■ **Entries shown**:
####
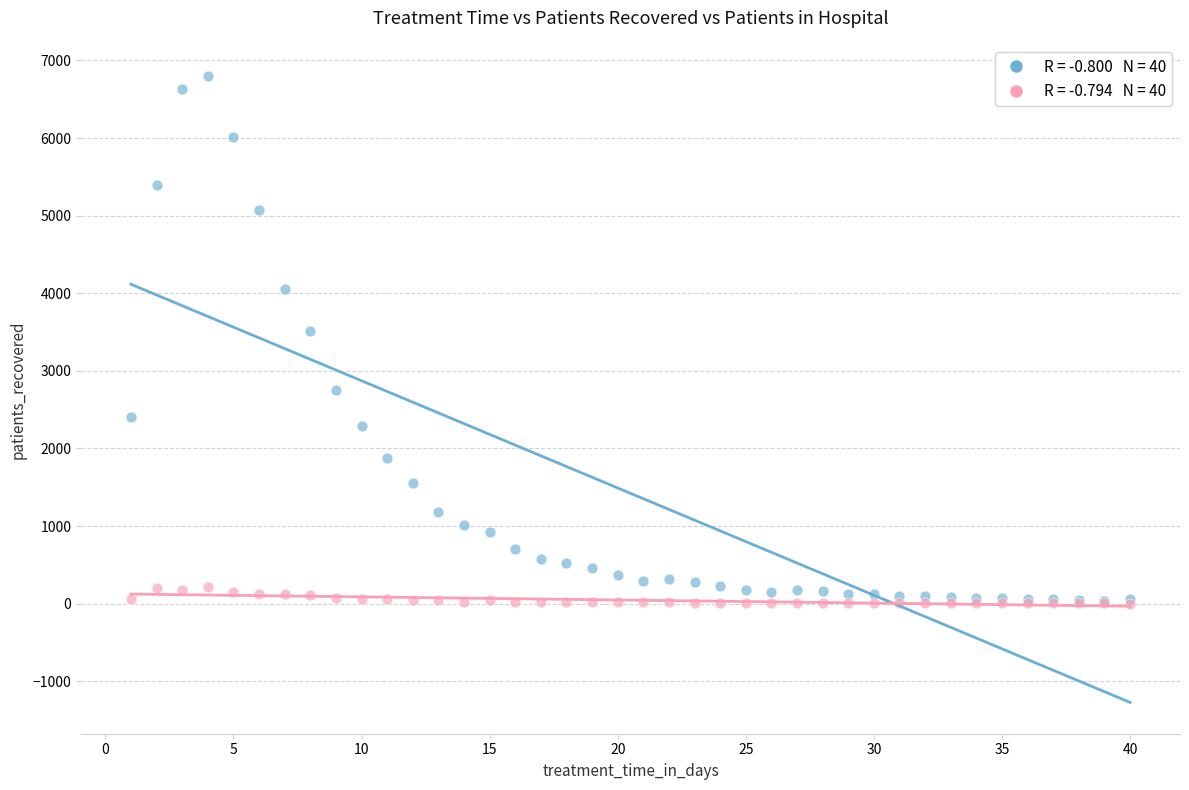

Across all series, what Y value is closest to 3399?

3515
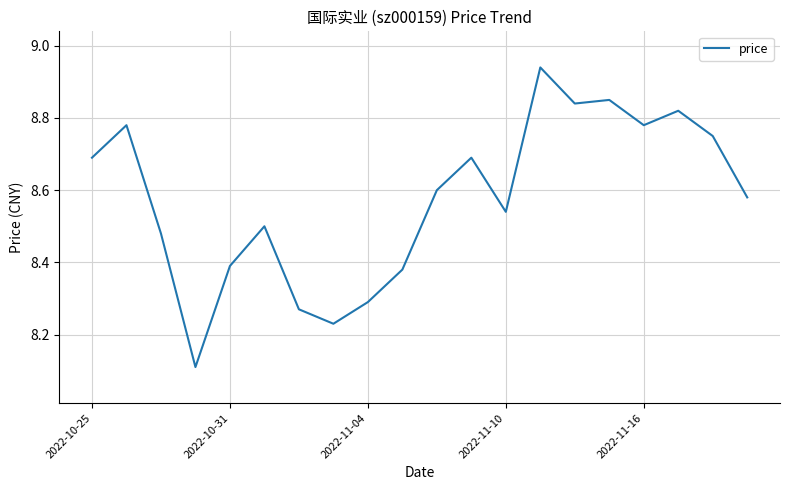

What is the smallest value displayed?

8.1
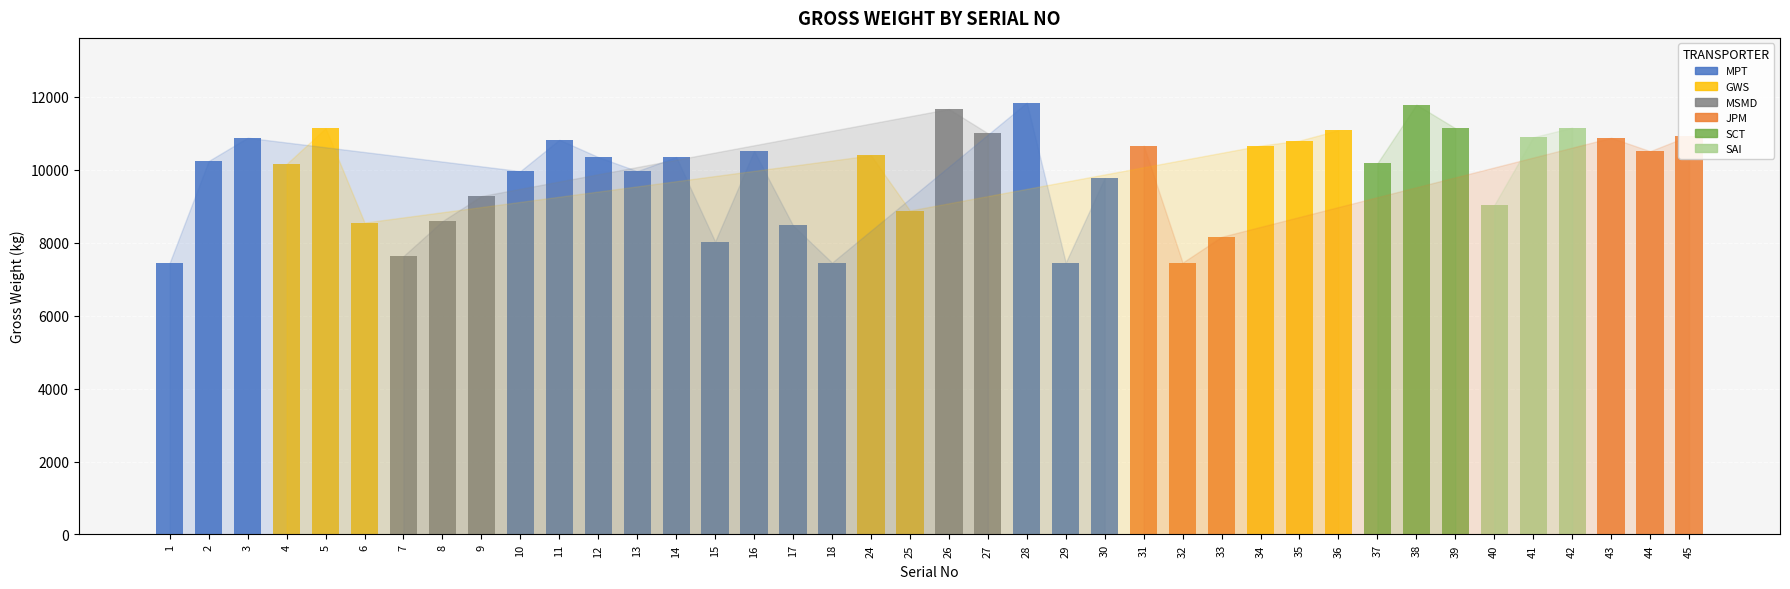

True or false: the data shows 10665 at 34.

True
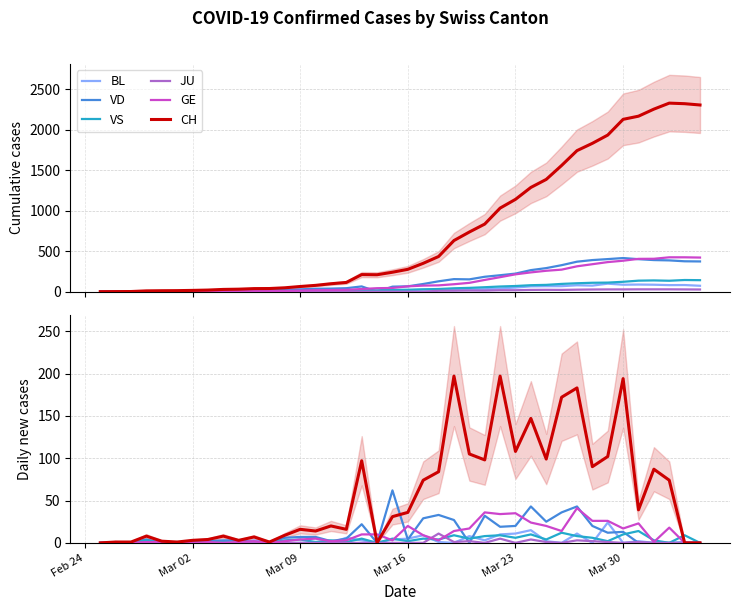

What is the maximum value for BL?

24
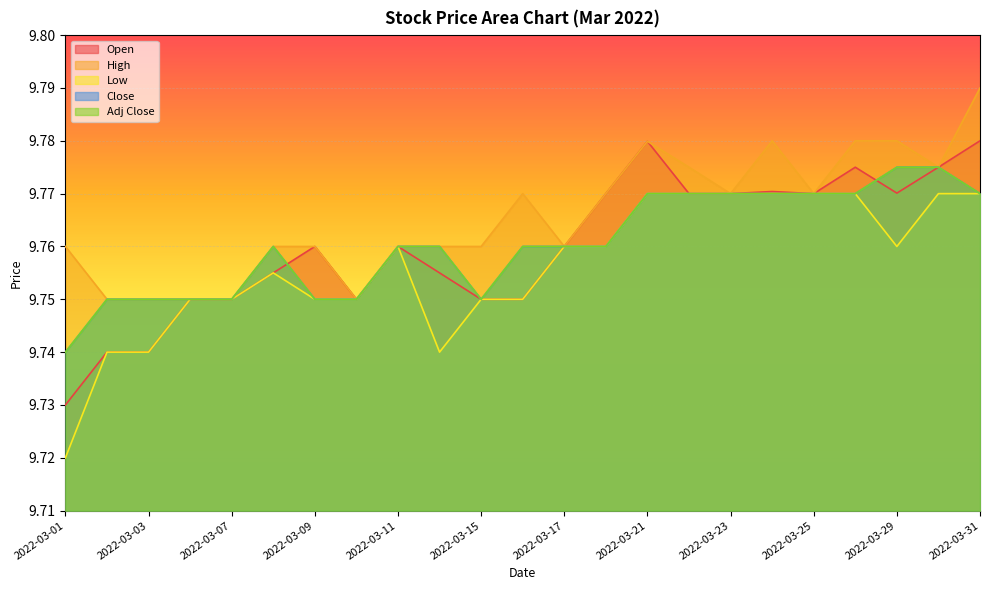

True or false: Adj Close and High intersect in this chart.

False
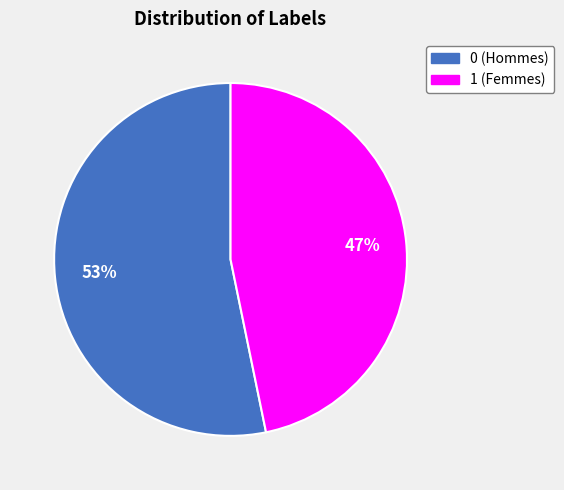

Approximately how many times larger is the value at 1 compared to 0?

0.9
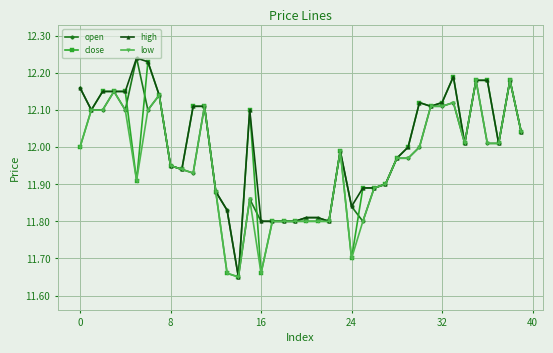

True or false: high has more than 2 interior local peaks.

True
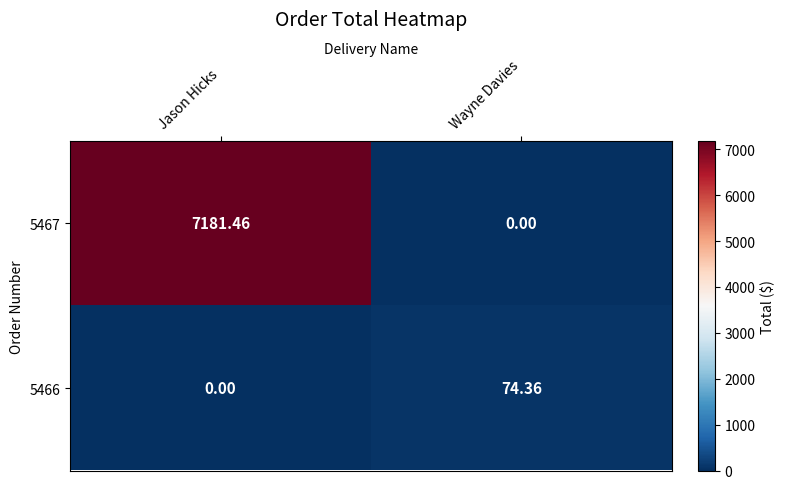

At which category is the sum across all series the highest?

Jason Hicks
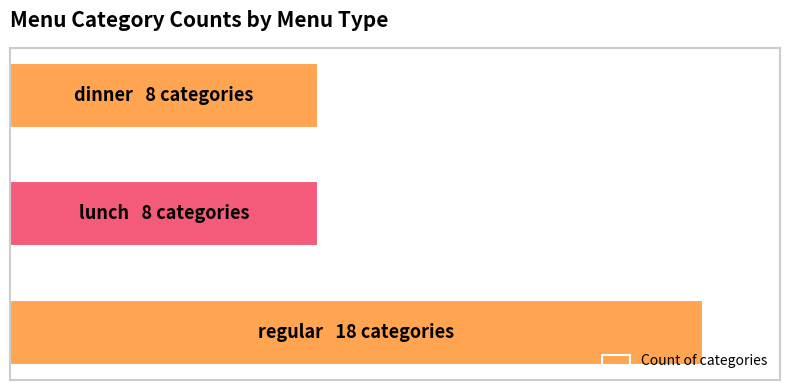

Does the chart contain any negative values?

No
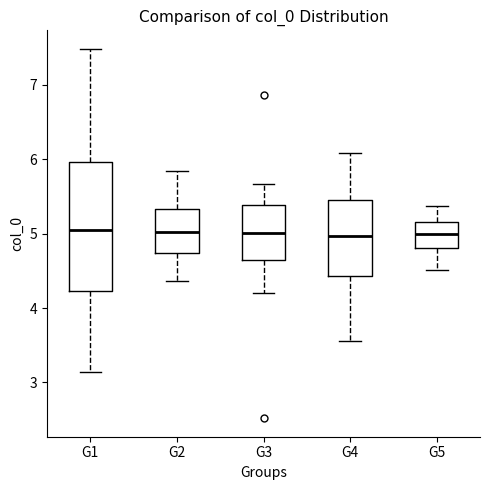

Reading left to right, transcribe this box plot: for each box, give where its median line is, the range the box spans, and where its two whiskers end, as read against the y-axis. The values are not printed on the chart, so give them approximately, as read against the axis.

G1: median 5.0, box 4.2 to 6.0, whiskers 3.1 to 7.5
G2: median 5.0, box 4.7 to 5.3, whiskers 4.4 to 5.8
G3: median 5.0, box 4.6 to 5.4, whiskers 4.2 to 5.7
G4: median 5.0, box 4.4 to 5.4, whiskers 3.6 to 6.1
G5: median 5.0, box 4.8 to 5.2, whiskers 4.5 to 5.4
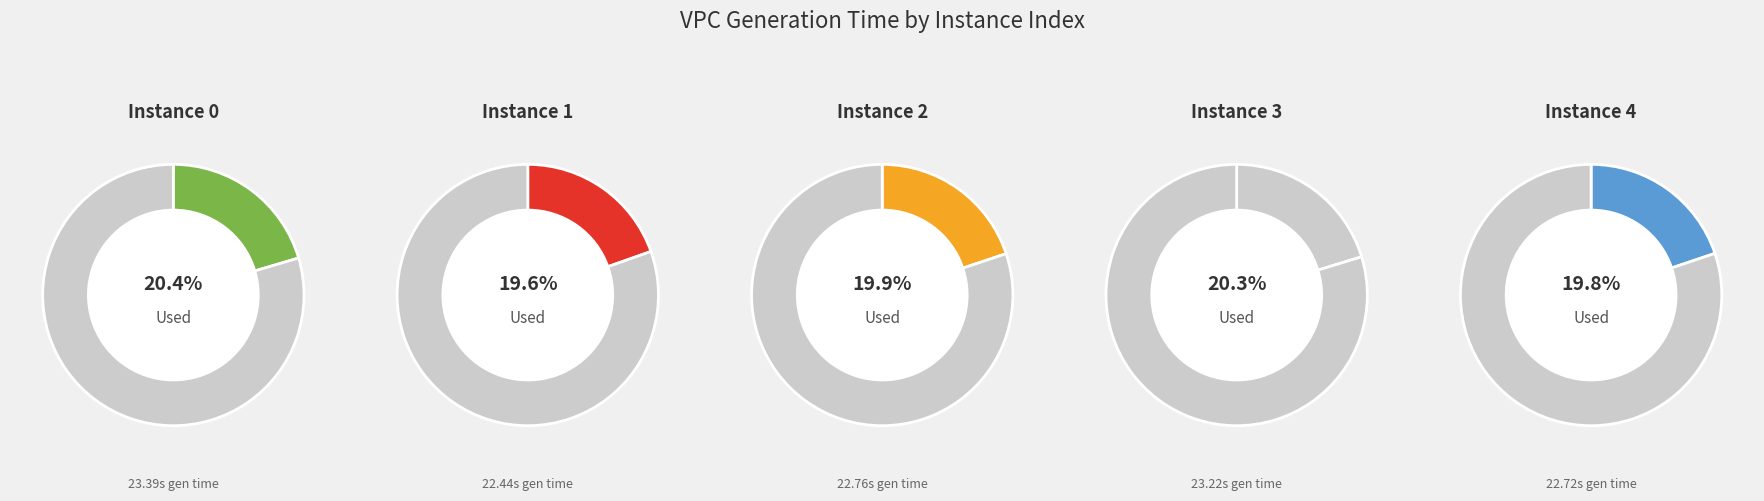

Combined, what portion of the pie is 0 and 4?

40.3%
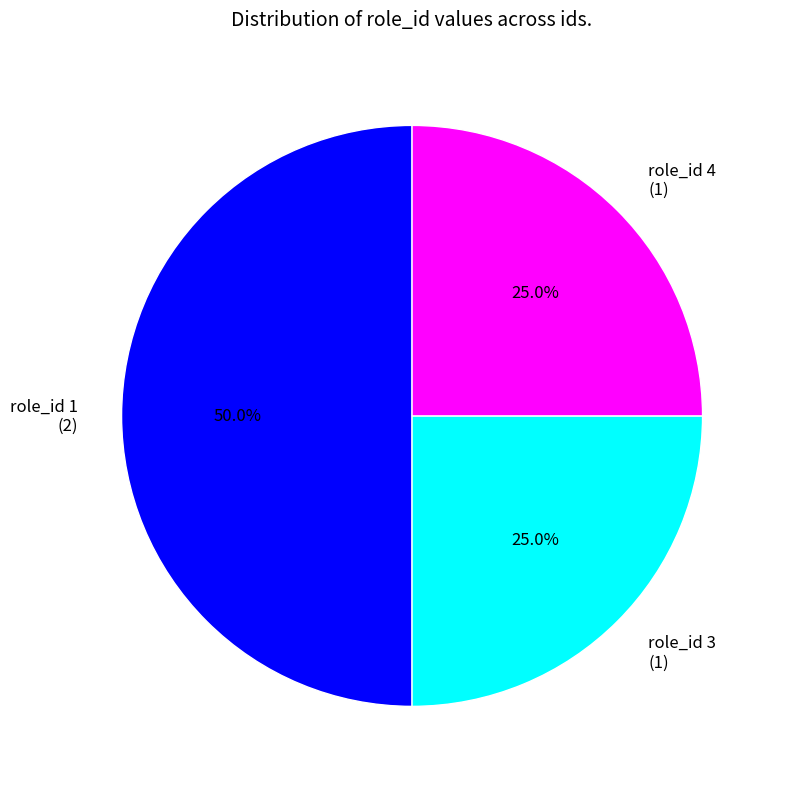

What portion of the pie excludes role_id 4?

75.0%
####
■ **What the exercise asks**: Copy out all of the records above word for word, omitting the pictures.

■ **Your solution**:
Across all series, what Y value is closest to 3399?

3515

What is the smallest value displayed?

8.1

True or false: the data shows 10665 at 34.

True

What is the maximum value for BL?

24

True or false: Adj Close and High intersect in this chart.

False

Approximately how many times larger is the value at 1 compared to 0?

0.9

True or false: high has more than 2 interior local peaks.

True

At which category is the sum across all series the highest?

Jason Hicks

Does the chart contain any negative values?

No

Reading left to right, transcribe this box plot: for each box, give where its median line is, the range the box spans, and where its two whiskers end, as read against the y-axis. The values are not printed on the chart, so give them approximately, as read against the axis.

G1: median 5.0, box 4.2 to 6.0, whiskers 3.1 to 7.5
G2: median 5.0, box 4.7 to 5.3, whiskers 4.4 to 5.8
G3: median 5.0, box 4.6 to 5.4, whiskers 4.2 to 5.7
G4: median 5.0, box 4.4 to 5.4, whiskers 3.6 to 6.1
G5: median 5.0, box 4.8 to 5.2, whiskers 4.5 to 5.4

Combined, what portion of the pie is 0 and 4?

40.3%

What portion of the pie excludes role_id 4?

75.0%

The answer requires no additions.